- Home »
- Penyebab Tragedi Sukhoi di Gunung Salak.
Lembaga
Antariksa dan Penerbangan Nasional (Lapan) menyatakan saat Sukhoi
Superjet 100 menabrak tebing Gunung Salak tanggal 9 Mei pukul 14.33 WIB,
gunung tersebut sedang diliputi awan Cumulonimbus menjulang setinggi
37.000 kaki (11,1 km).
“Logika sederhananya, pilot akan mencari jalan keluar yang paling
aman. Namun menaikkan pesawat untuk mengatasi awan mungkin dianggap
terlalu tinggi, dari 10.000 kaki harus terbang melebihi 37.000 kaki.

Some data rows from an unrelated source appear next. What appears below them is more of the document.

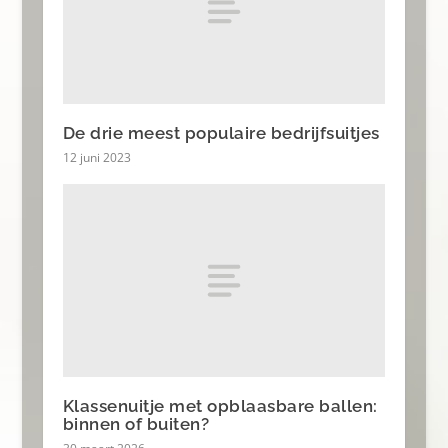
De drie meest populaire bedrijfsuitjes
12 juni 2023
Klassenuitje met opblaasbare ballen:
binnen of buiten?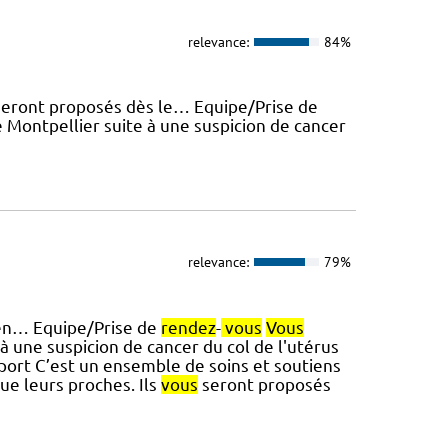
relevance:
84%
eront proposés dès le… Equipe/Prise de
Montpellier suite à une suspicion de cancer
relevance:
79%
, en… Equipe/Prise de
rendez
-
vous
Vous
 une suspicion de cancer du col de l'utérus
ort C’est un ensemble de soins et soutiens
ue leurs proches. Ils
vous
seront proposés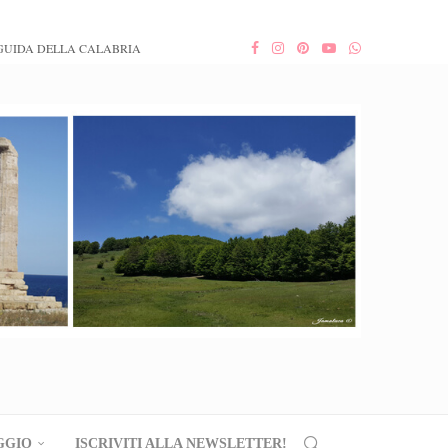
GUIDA DELLA CALABRIA
GGIO
ISCRIVITI ALLA NEWSLETTER!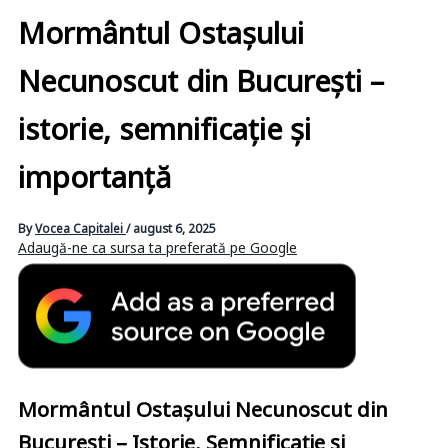
Mormântul Ostașului
Necunoscut din București –
istorie, semnificație și
importanță
By
Vocea Capitalei
/
august 6, 2025
Adaugă-ne ca sursa ta preferată pe Google
Mormântul Ostașului Necunoscut din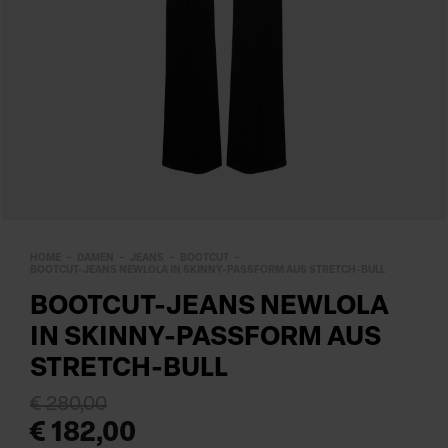
HOME
DAMEN
JEANS
BOOTCUT
BOOTCUT-JEANS NEWLOLA IN SKINNY-PASSFORM AUS STRETCH-BULL
BOOTCUT-JEANS NEWLOLA
IN SKINNY-PASSFORM AUS
STRETCH-BULL
€ 280,00
€ 182,00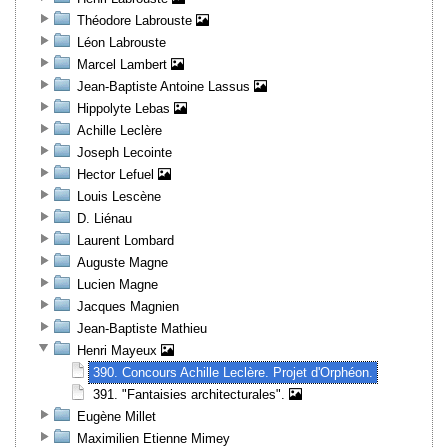
Théodore Labrouste
Léon Labrouste
Marcel Lambert
Jean-Baptiste Antoine Lassus
Hippolyte Lebas
Achille Leclère
Joseph Lecointe
Hector Lefuel
Louis Lescène
D. Liénau
Laurent Lombard
Auguste Magne
Lucien Magne
Jacques Magnien
Jean-Baptiste Mathieu
Henri Mayeux
390. Concours Achille Leclère. Projet d'Orphéon.
391. "Fantaisies architecturales".
Eugène Millet
Maximilien Etienne Mimey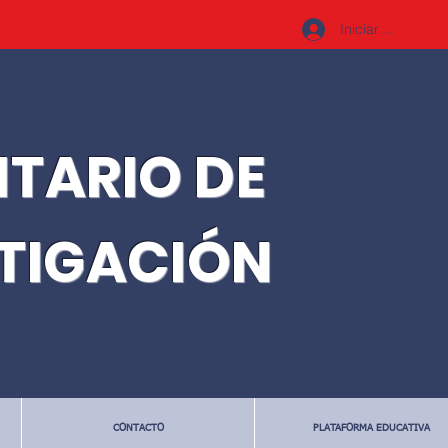
Iniciar sesión
ITARIO DE
STIGACIÓN
CONTACTO
PLATAFORMA EDUCATIVA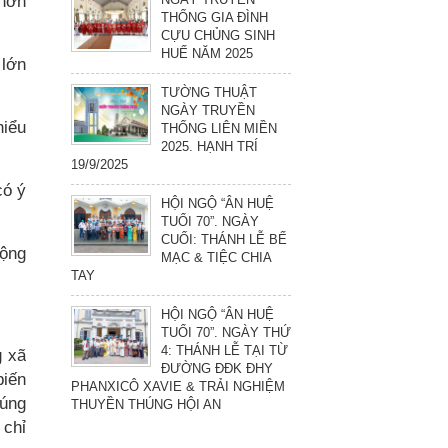
 hơn
THỐNG GIA ĐÌNH
CỰU CHỦNG SINH
HUẾ NĂM 2025
 lớn
TƯỜNG THUẬT
NGÀY TRUYỀN
hiểu
THỐNG LIÊN MIỀN
2025. HẠNH TRÍ
19/9/2025
có ý
HỘI NGỘ “ÂN HUỆ
TUỔI 70”. NGÀY
CUỐI: THÁNH LỄ BẾ
động
MẠC & TIỆC CHIA
TAY
HỘI NGỘ “ÂN HUỆ
TUỔI 70”. NGÀY THỨ
4: THÁNH LỄ TẠI TỪ
g xã
ĐƯỜNG ĐĐK ĐHY
biến
PHANXICÔ XAVIE & TRẢI NGHIỆM
húng
THUYỀN THÚNG HỘI AN
 chỉ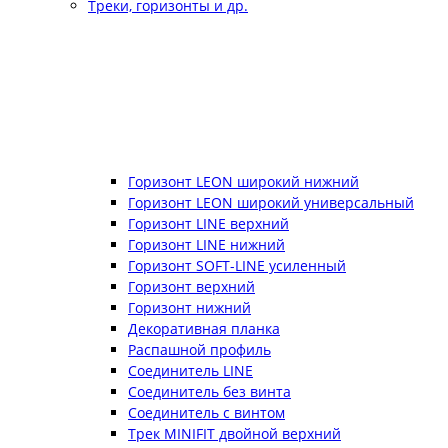
Треки, горизонты и др.
Горизонт LEON широкий нижний
Горизонт LEON широкий универсальный
Горизонт LINE верхний
Горизонт LINE нижний
Горизонт SOFT-LINE усиленный
Горизонт верхний
Горизонт нижний
Декоративная планка
Распашной профиль
Соединитель LINE
Соединитель без винта
Соединитель с винтом
Трек MINIFIT двойной верхний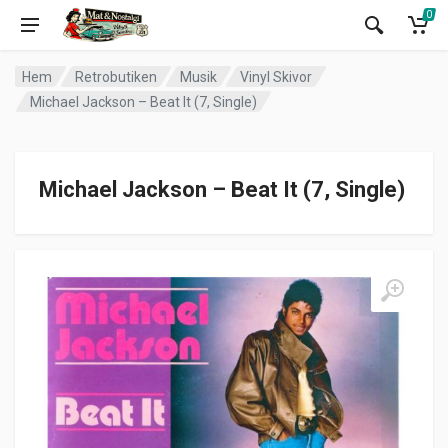
0
Hem
Retrobutiken
Musik
Vinyl Skivor
Michael Jackson – Beat It (7, Single)
Michael Jackson – Beat It (7, Single)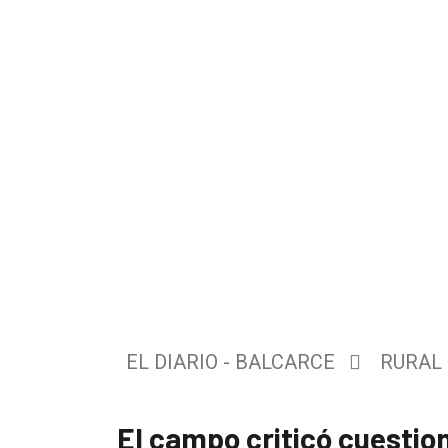
El
único
DIARIO
de
EL DIARIO - BALCARCE
RURAL
Balcarce
El campo criticó cuestion
Inicio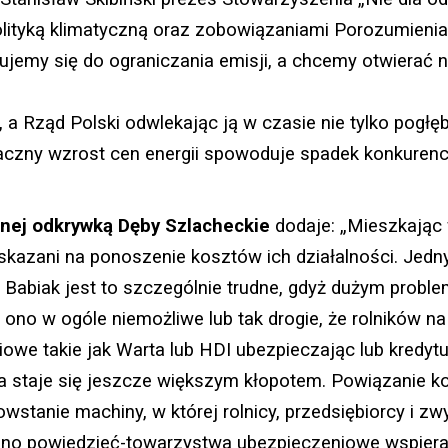
polityką klimatyczną oraz zobowiązaniami Porozumienia
ujemy się do ograniczania emisji, a chcemy otwierać
 a Rząd Polski odwlekając ją w czasie nie tylko pogłęb
aczny wzrost cen energii spowoduje spadek konkurenc
nej odkrywką Dęby Szlacheckie
dodaje: „Mieszkając
skazani na ponoszenie kosztów ich działalności. Jed
ny Babiak jest to szczególnie trudne, gdyż dużym prob
 ono w ogóle niemożliwe lub tak drogie, że rolników na 
we takie jak Warta lub HDI ubezpieczając lub kredyt
 staje się jeszcze większym kłopotem. Powiązanie kop
anie machiny, w której rolnicy, przedsiębiorcy i zwy
łośno powiedzieć-towarzystwa ubezpieczeniowe wspier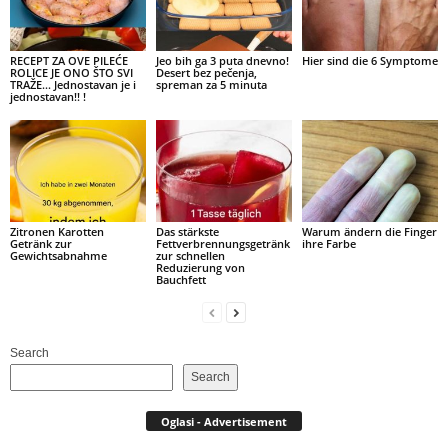
RECEPT ZA OVE PILEĆE
Jeo bih ga 3 puta dnevno!
Hier sind die 6 Symptome
ROLICE JE ONO ŠTO SVI
Desert bez pečenja,
TRAŽE… Jednostavan je i
spreman za 5 minuta
jednostavan!! !
Zitronen Karotten
Das stärkste
Warum ändern die Finger
Getränk zur
Fettverbrennungsgetränk
ihre Farbe
Gewichtsabnahme
zur schnellen
Reduzierung von
Bauchfett
Search
Search
Oglasi - Advertisement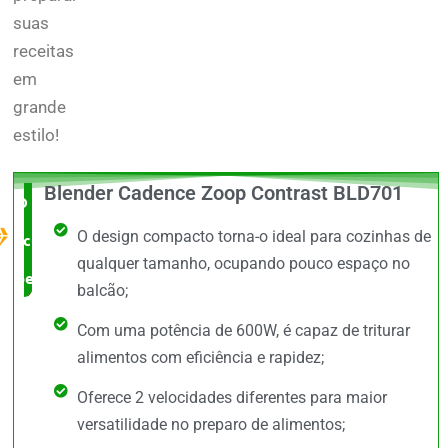
suas
receitas
em
grande
estilo!
Blender Cadence Zoop Contrast BLD701
O Melhor
O design compacto torna-o ideal para cozinhas de
custo x
qualquer tamanho, ocupando pouco espaço no
benefício
balcão;
Com uma potência de 600W, é capaz de triturar
alimentos com eficiência e rapidez;
Oferece 2 velocidades diferentes para maior
versatilidade no preparo de alimentos;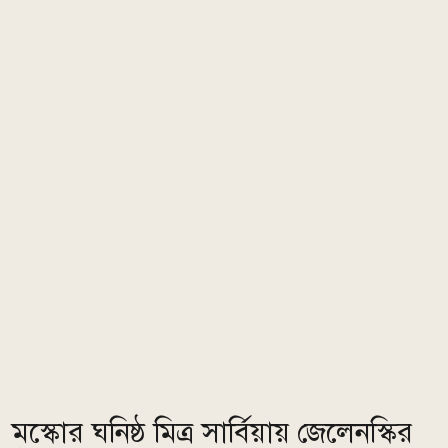
মস্কোর ঘনিষ্ঠ মিত্র সার্বিয়ায় জেলেনস্কির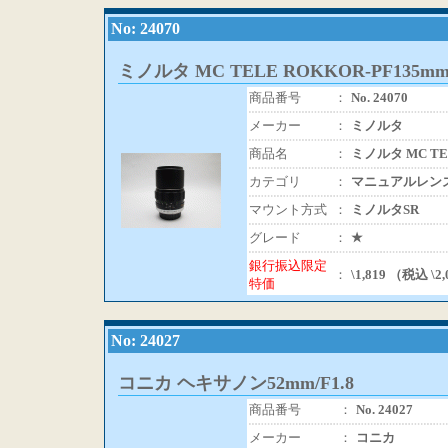
No: 24070
ミノルタ MC TELE ROKKOR-PF135mm/
商品番号
：
No. 24070
メーカー
：
ミノルタ
商品名
：
ミノルタ MC TEL
カテゴリ
：
マニュアルレン
マウント方式
：
ミノルタSR
グレード
：
★
銀行振込限定
：
\1,819 （税込 \2
特価
No: 24027
コニカ ヘキサノン52mm/F1.8
商品番号
：
No. 24027
メーカー
：
コニカ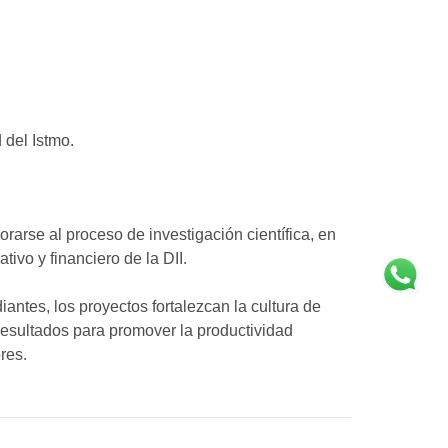
 del Istmo.
orarse al proceso de investigación científica, en
ivo y financiero de la DII.
antes, los proyectos fortalezcan la cultura de
resultados para promover la productividad
res.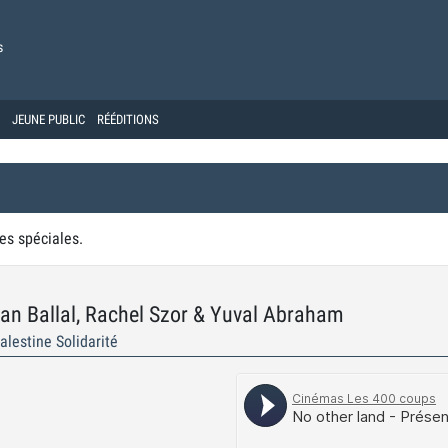
s
JEUNE PUBLIC
RÉÉDITIONS
es spéciales.
 Ballal, Rachel Szor & Yuval Abraham
lestine Solidarité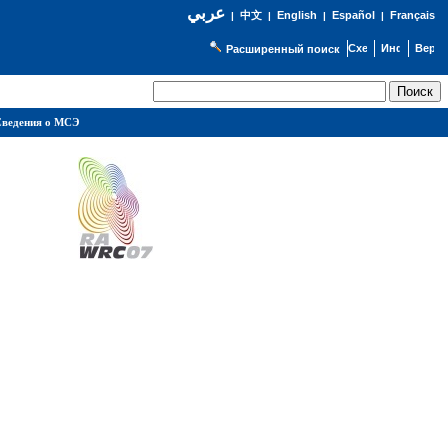
عربي
English
Español
Français
|
中文
|
|
|
Расширенный поиск
ведения о МСЭ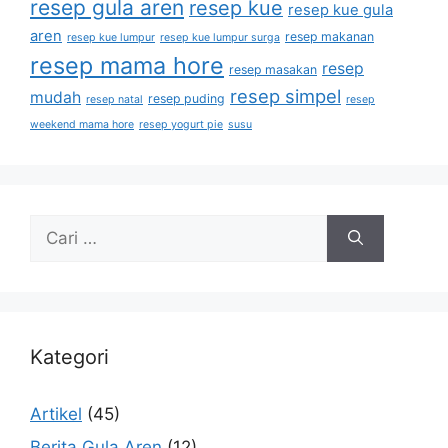
resep gula aren
resep kue
resep kue gula
aren
resep makanan
resep kue lumpur
resep kue lumpur surga
resep mama hore
resep
resep masakan
resep simpel
mudah
resep puding
resep natal
resep
weekend mama hore
resep yogurt pie
susu
Kategori
Artikel
(45)
Berita Gula Aren
(12)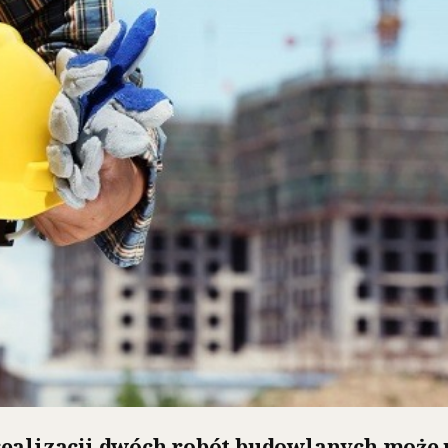
ealizacji dwóch robót budowlanych może 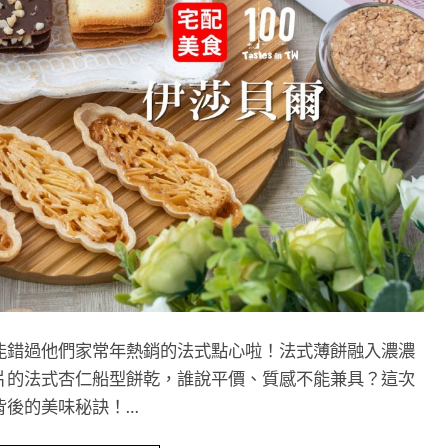
能錯過他們家常年熱銷的法式點心啦！法式薄餅融入濃濃
片的法式杏仁船型餅乾，誰說平價、質感不能兼具？這次
背後的美味秘訣！…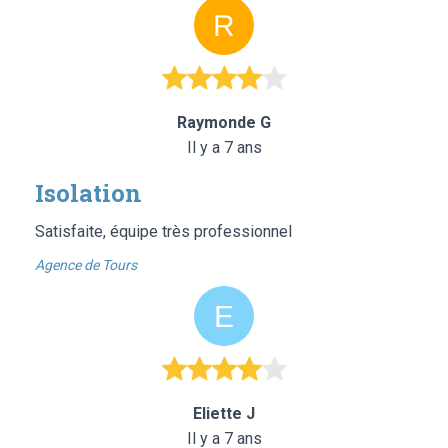
Raymonde G
Il y a 7 ans
Isolation
Satisfaite, équipe très professionnel
Agence de Tours
Eliette J
Il y a 7 ans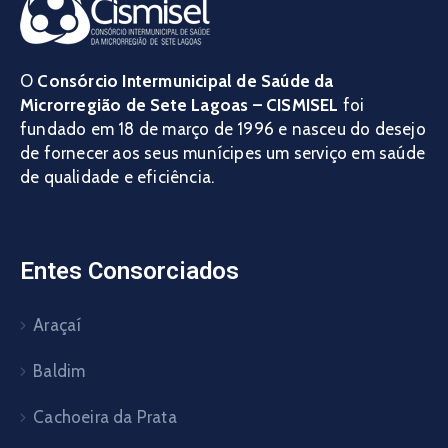
O
Consórcio Intermunicipal de Saúde da
Microrregião de Sete Lagoas – CISMISEL
foi
fundado em 18 de março de 1996 e nasceu do desejo
de fornecer aos seus munícipes um serviço em saúde
de qualidade e eficiência.
Entes Consorciados
Araçaí
Baldim
Cachoeira da Prata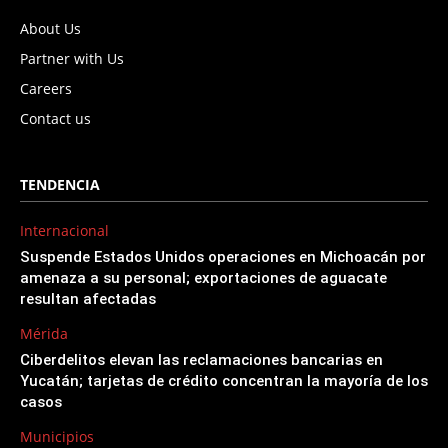
About Us
Partner with Us
Careers
Contact us
TENDENCIA
Internacional
Suspende Estados Unidos operaciones en Michoacán por
amenaza a su personal; exportaciones de aguacate
resultan afectadas
Mérida
Ciberdelitos elevan las reclamaciones bancarias en
Yucatán; tarjetas de crédito concentran la mayoría de los
casos
Municipios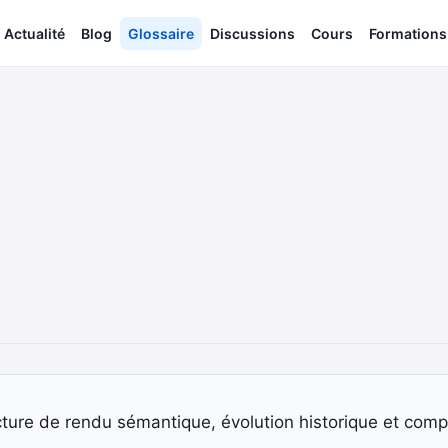
Actualité
Blog
Glossaire
Discussions
Cours
Formations
cture de rendu sémantique, évolution historique et comp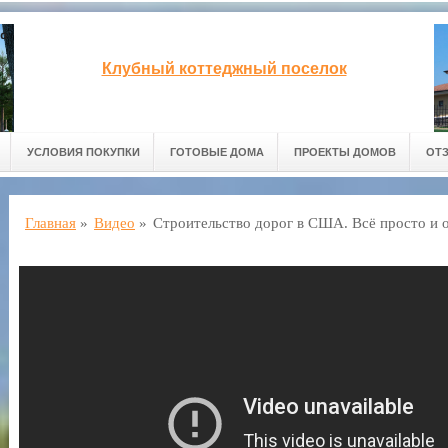
Клубный коттеджный поселок
УСЛОВИЯ ПОКУПКИ
ГОТОВЫЕ ДОМА
ПРОЕКТЫ ДОМОВ
ОТ
Главная
»
Видео
»
Строительство дорог в США. Всё просто и 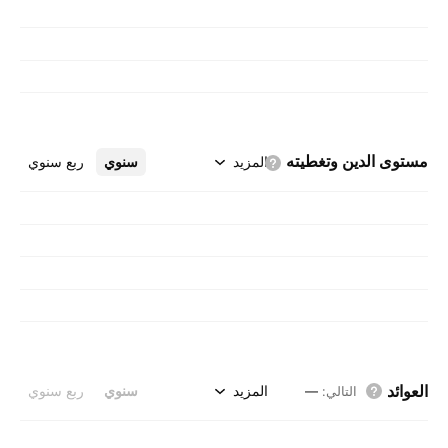
مستوى الدين
وتغطيته
المزيد
سنوي
ربع سنوي
العوائد
المزيد
سنوي
ربع سنوي
التالي
:
—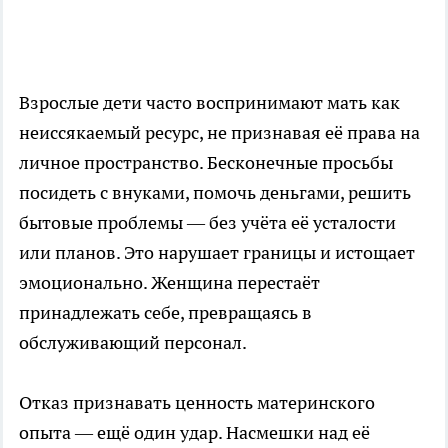
Взрослые дети часто воспринимают мать как
неиссякаемый ресурс, не признавая её права на
личное пространство. Бесконечные просьбы
посидеть с внуками, помочь деньгами, решить
бытовые проблемы — без учёта её усталости
или планов. Это нарушает границы и истощает
эмоционально. Женщина перестаёт
принадлежать себе, превращаясь в
обслуживающий персонал.
Отказ признавать ценность материнского
опыта — ещё один удар. Насмешки над её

Karena itu, pilihannya hanya mencari jalan ke kanan, kiri, atau bawah,”
kata Deputi Sains, Pengkajian, dan Informasi Kedirgantaraan Lapan Thomas
Djamaluddin, ketika dihubungi dari Jakarta, Sabtu.
Karena itu, ia menjelaskan, pilihan minta izin menurunkan pesawat ke
ketinggian 6.000 kaki mungkin didasarkan pada pertimbangan bahwa ada
sedikit celah yang terlihat di bawah, tetapi terlambat memperhitungkan
risiko yang lebih fatal dengan topografi yang bergunung-gunung.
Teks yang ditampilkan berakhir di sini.